American Teen

Not (just) another teen movie.
Dir. Nanette Burstein (M)

By Joshua Rothkopf

American Teen

"I can't go to school anymore," the girl whispers, shuddering with break-up sobs. Then comes a torrent of tears, her head resting helplessly on a friend's shoulder. You wince, not just at the intimacy of the moment but at her certainty that the world has just ended. It's a scene out of so many teen movies (hell, so many adolescences), but how often does the embarrassment cut so deep? Forget about her ex; she just can't be seen by anyone ever again.

American Teen is, ostensibly, a documentary. That it works so well as a melodrama, better even than The Breakfast Club, raises vexing concerns (if you let it). Has director Nanette Burstein shaped, crafted and jiggered the material over the course of a senior year in red-state, suburban Indiana? Of course she has - like any doc director. Perhaps more troubling is the sneaking suspicion that the teens themselves have become her co-conspirators. Types like Hannah Bailey's arty outsider or Megan Krizmanich's spoiled mean girl exist in every school, but do such perfect rise-and-fall narratives play out naturally as well? That will be your call, but this ex-teen, for one, remembers them seesawing just so.

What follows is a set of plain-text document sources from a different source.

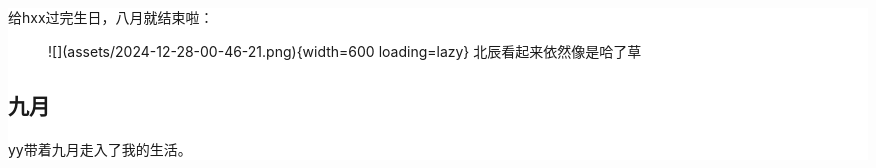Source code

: 给hxx过完生日，八月就结束啦：

<figure markdown>
![](assets/2024-12-28-00-46-21.png){width=600 loading=lazy}
<figurecaption>北辰看起来依然像是哈了草</figurecaption>
</figure>

## 九月

yy带着九月走入了我的生活。

<figure markdown>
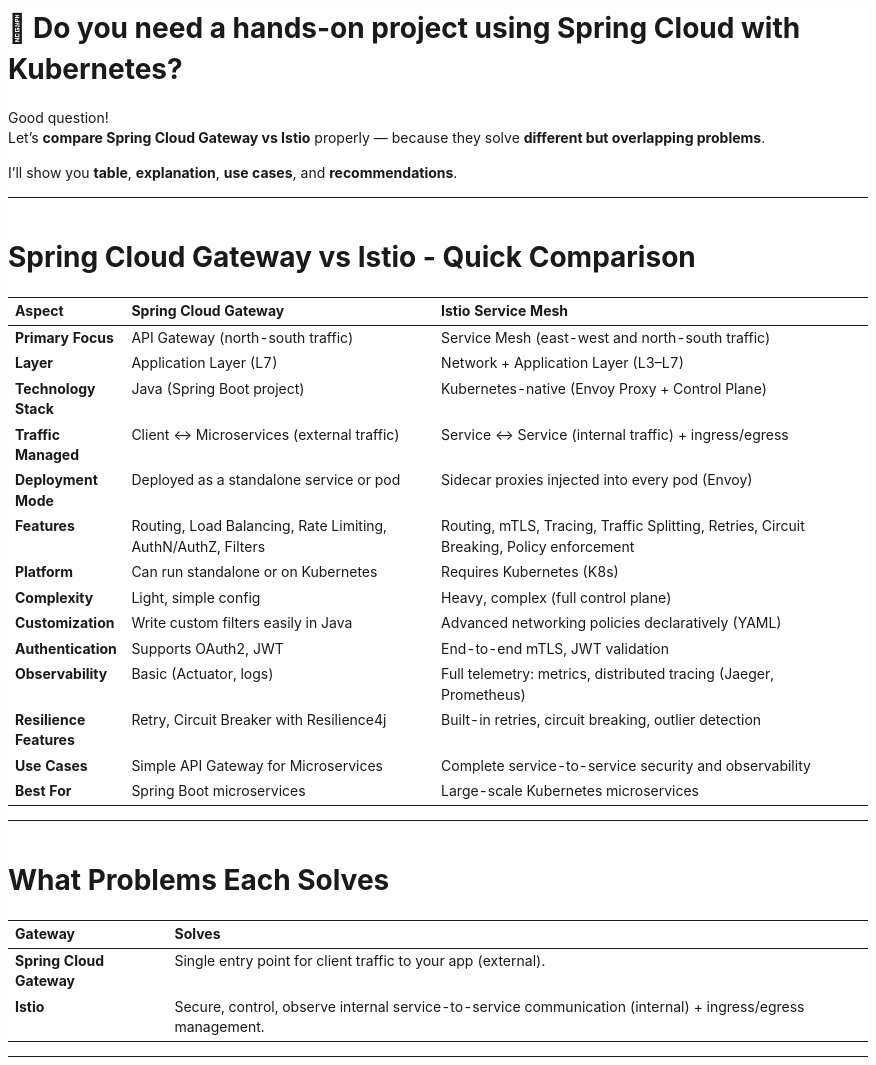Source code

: 
# **🚀 Do you need a hands-on project using Spring Cloud with Kubernetes?**


Good question!  
Let’s **compare Spring Cloud Gateway vs Istio** properly — because they solve **different but overlapping problems**.

I’ll show you **table**, **explanation**, **use cases**, and **recommendations**.

---

# **Spring Cloud Gateway vs Istio - Quick Comparison**

| Aspect | **Spring Cloud Gateway** | **Istio Service Mesh** |
|:-------|:--------------------------|:-----------------------|
| **Primary Focus** | API Gateway (north-south traffic) | Service Mesh (east-west and north-south traffic) |
| **Layer** | Application Layer (L7) | Network + Application Layer (L3–L7) |
| **Technology Stack** | Java (Spring Boot project) | Kubernetes-native (Envoy Proxy + Control Plane) |
| **Traffic Managed** | Client ↔ Microservices (external traffic) | Service ↔ Service (internal traffic) + ingress/egress |
| **Deployment Mode** | Deployed as a standalone service or pod | Sidecar proxies injected into every pod (Envoy) |
| **Features** | Routing, Load Balancing, Rate Limiting, AuthN/AuthZ, Filters | Routing, mTLS, Tracing, Traffic Splitting, Retries, Circuit Breaking, Policy enforcement |
| **Platform** | Can run standalone or on Kubernetes | Requires Kubernetes (K8s) |
| **Complexity** | Light, simple config | Heavy, complex (full control plane) |
| **Customization** | Write custom filters easily in Java | Advanced networking policies declaratively (YAML) |
| **Authentication** | Supports OAuth2, JWT | End-to-end mTLS, JWT validation |
| **Observability** | Basic (Actuator, logs) | Full telemetry: metrics, distributed tracing (Jaeger, Prometheus) |
| **Resilience Features** | Retry, Circuit Breaker with Resilience4j | Built-in retries, circuit breaking, outlier detection |
| **Use Cases** | Simple API Gateway for Microservices | Complete service-to-service security and observability |
| **Best For** | Spring Boot microservices | Large-scale Kubernetes microservices |

---

# **What Problems Each Solves**

| Gateway | Solves |
|:--------|:-------|
| **Spring Cloud Gateway** | Single entry point for client traffic to your app (external). |
| **Istio** | Secure, control, observe internal service-to-service communication (internal) + ingress/egress management. |

---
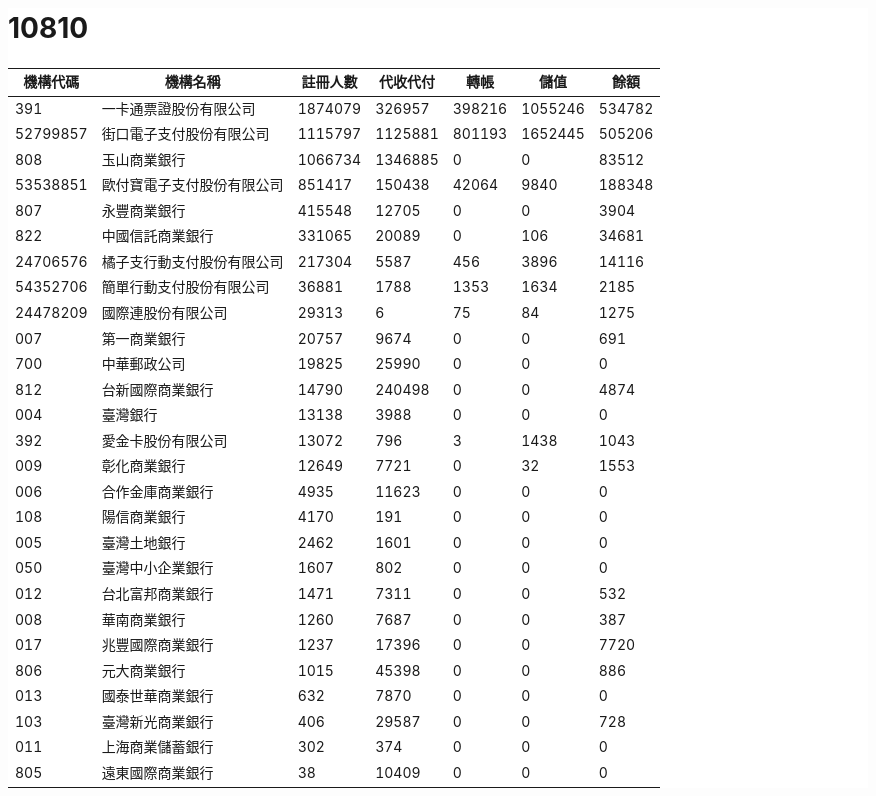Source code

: # 10810

| 機構代碼 | 機構名稱                   | 註冊人數 | 代收代付 | 轉帳   | 儲值    | 餘額   |
| -------- | -------------------------- | -------- | -------- | ------ | ------- | ------ |
| 391      | 一卡通票證股份有限公司     | 1874079  | 326957   | 398216 | 1055246 | 534782 |
| 52799857 | 街口電子支付股份有限公司   | 1115797  | 1125881  | 801193 | 1652445 | 505206 |
| 808      | 玉山商業銀行               | 1066734  | 1346885  | 0      | 0       | 83512  |
| 53538851 | 歐付寶電子支付股份有限公司 | 851417   | 150438   | 42064  | 9840    | 188348 |
| 807      | 永豐商業銀行               | 415548   | 12705    | 0      | 0       | 3904   |
| 822      | 中國信託商業銀行           | 331065   | 20089    | 0      | 106     | 34681  |
| 24706576 | 橘子支行動支付股份有限公司 | 217304   | 5587     | 456    | 3896    | 14116  |
| 54352706 | 簡單行動支付股份有限公司   | 36881    | 1788     | 1353   | 1634    | 2185   |
| 24478209 | 國際連股份有限公司         | 29313    | 6        | 75     | 84      | 1275   |
| 007      | 第一商業銀行               | 20757    | 9674     | 0      | 0       | 691    |
| 700      | 中華郵政公司               | 19825    | 25990    | 0      | 0       | 0      |
| 812      | 台新國際商業銀行           | 14790    | 240498   | 0      | 0       | 4874   |
| 004      | 臺灣銀行                   | 13138    | 3988     | 0      | 0       | 0      |
| 392      | 愛金卡股份有限公司         | 13072    | 796      | 3      | 1438    | 1043   |
| 009      | 彰化商業銀行               | 12649    | 7721     | 0      | 32      | 1553   |
| 006      | 合作金庫商業銀行           | 4935     | 11623    | 0      | 0       | 0      |
| 108      | 陽信商業銀行               | 4170     | 191      | 0      | 0       | 0      |
| 005      | 臺灣土地銀行               | 2462     | 1601     | 0      | 0       | 0      |
| 050      | 臺灣中小企業銀行           | 1607     | 802      | 0      | 0       | 0      |
| 012      | 台北富邦商業銀行           | 1471     | 7311     | 0      | 0       | 532    |
| 008      | 華南商業銀行               | 1260     | 7687     | 0      | 0       | 387    |
| 017      | 兆豐國際商業銀行           | 1237     | 17396    | 0      | 0       | 7720   |
| 806      | 元大商業銀行               | 1015     | 45398    | 0      | 0       | 886    |
| 013      | 國泰世華商業銀行           | 632      | 7870     | 0      | 0       | 0      |
| 103      | 臺灣新光商業銀行           | 406      | 29587    | 0      | 0       | 728    |
| 011      | 上海商業儲蓄銀行           | 302      | 374      | 0      | 0       | 0      |
| 805      | 遠東國際商業銀行           | 38       | 10409    | 0      | 0       | 0      |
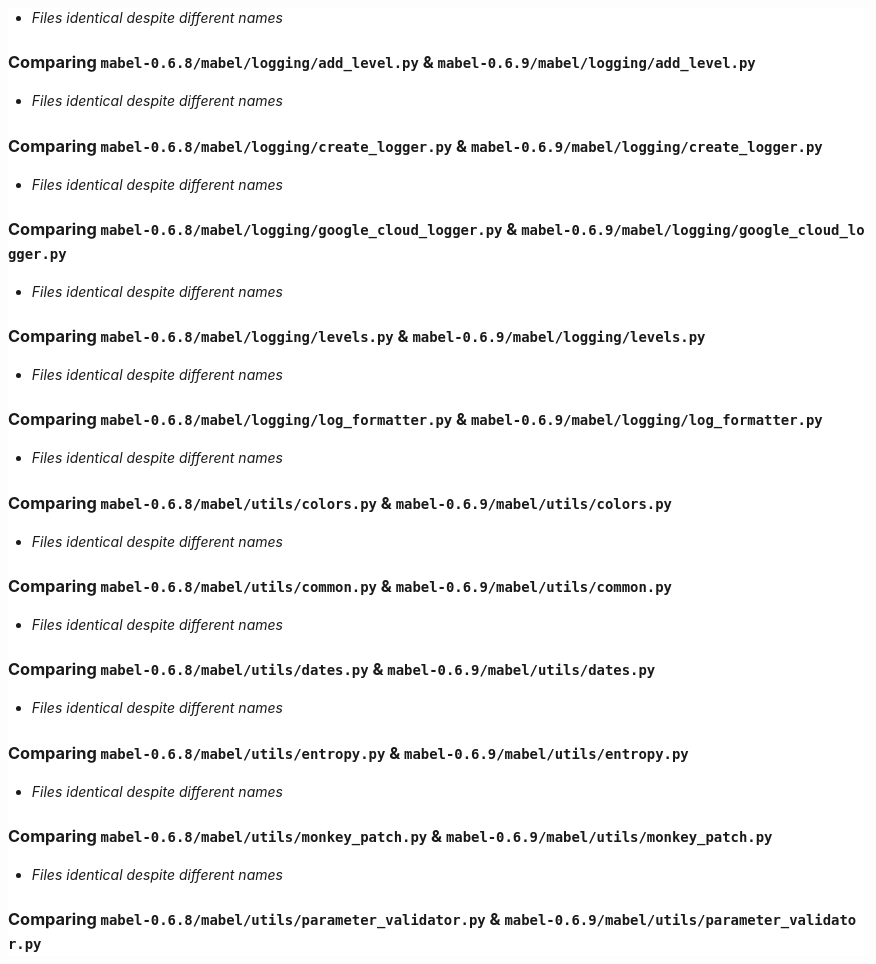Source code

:  * *Files identical despite different names*

### Comparing `mabel-0.6.8/mabel/logging/add_level.py` & `mabel-0.6.9/mabel/logging/add_level.py`

 * *Files identical despite different names*

### Comparing `mabel-0.6.8/mabel/logging/create_logger.py` & `mabel-0.6.9/mabel/logging/create_logger.py`

 * *Files identical despite different names*

### Comparing `mabel-0.6.8/mabel/logging/google_cloud_logger.py` & `mabel-0.6.9/mabel/logging/google_cloud_logger.py`

 * *Files identical despite different names*

### Comparing `mabel-0.6.8/mabel/logging/levels.py` & `mabel-0.6.9/mabel/logging/levels.py`

 * *Files identical despite different names*

### Comparing `mabel-0.6.8/mabel/logging/log_formatter.py` & `mabel-0.6.9/mabel/logging/log_formatter.py`

 * *Files identical despite different names*

### Comparing `mabel-0.6.8/mabel/utils/colors.py` & `mabel-0.6.9/mabel/utils/colors.py`

 * *Files identical despite different names*

### Comparing `mabel-0.6.8/mabel/utils/common.py` & `mabel-0.6.9/mabel/utils/common.py`

 * *Files identical despite different names*

### Comparing `mabel-0.6.8/mabel/utils/dates.py` & `mabel-0.6.9/mabel/utils/dates.py`

 * *Files identical despite different names*

### Comparing `mabel-0.6.8/mabel/utils/entropy.py` & `mabel-0.6.9/mabel/utils/entropy.py`

 * *Files identical despite different names*

### Comparing `mabel-0.6.8/mabel/utils/monkey_patch.py` & `mabel-0.6.9/mabel/utils/monkey_patch.py`

 * *Files identical despite different names*

### Comparing `mabel-0.6.8/mabel/utils/parameter_validator.py` & `mabel-0.6.9/mabel/utils/parameter_validator.py`
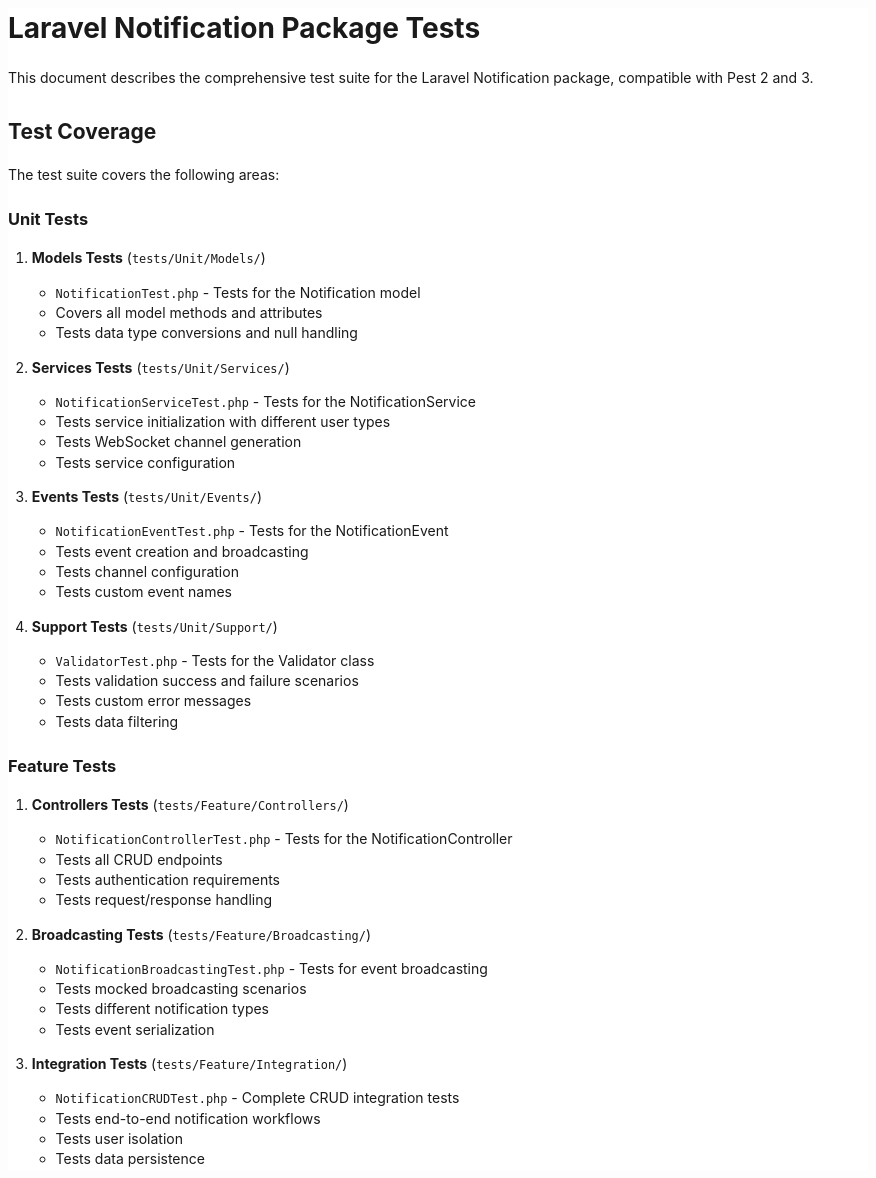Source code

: # Laravel Notification Package Tests

This document describes the comprehensive test suite for the Laravel Notification package, compatible with Pest 2 and 3.

## Test Coverage

The test suite covers the following areas:

### Unit Tests

1. **Models Tests** (`tests/Unit/Models/`)

   - `NotificationTest.php` - Tests for the Notification model
   - Covers all model methods and attributes
   - Tests data type conversions and null handling

2. **Services Tests** (`tests/Unit/Services/`)

   - `NotificationServiceTest.php` - Tests for the NotificationService
   - Tests service initialization with different user types
   - Tests WebSocket channel generation
   - Tests service configuration

3. **Events Tests** (`tests/Unit/Events/`)

   - `NotificationEventTest.php` - Tests for the NotificationEvent
   - Tests event creation and broadcasting
   - Tests channel configuration
   - Tests custom event names

4. **Support Tests** (`tests/Unit/Support/`)
   - `ValidatorTest.php` - Tests for the Validator class
   - Tests validation success and failure scenarios
   - Tests custom error messages
   - Tests data filtering

### Feature Tests

1. **Controllers Tests** (`tests/Feature/Controllers/`)

   - `NotificationControllerTest.php` - Tests for the NotificationController
   - Tests all CRUD endpoints
   - Tests authentication requirements
   - Tests request/response handling

2. **Broadcasting Tests** (`tests/Feature/Broadcasting/`)

   - `NotificationBroadcastingTest.php` - Tests for event broadcasting
   - Tests mocked broadcasting scenarios
   - Tests different notification types
   - Tests event serialization

3. **Integration Tests** (`tests/Feature/Integration/`)
   - `NotificationCRUDTest.php` - Complete CRUD integration tests
   - Tests end-to-end notification workflows
   - Tests user isolation
   - Tests data persistence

The movie has a rare, geeky generosity - a braces-laden, acne-scared adorableness - that sets it apart from the current crop of glamorised gossip girls or reality-TV phonies. Take American Teen for the moving snapshot it is: a picture of an uncertain generation finding its roots. The big basketball game looms, photos of alums killed in the Iraq War sit in a memorial cabinet, and there are dates to be scored.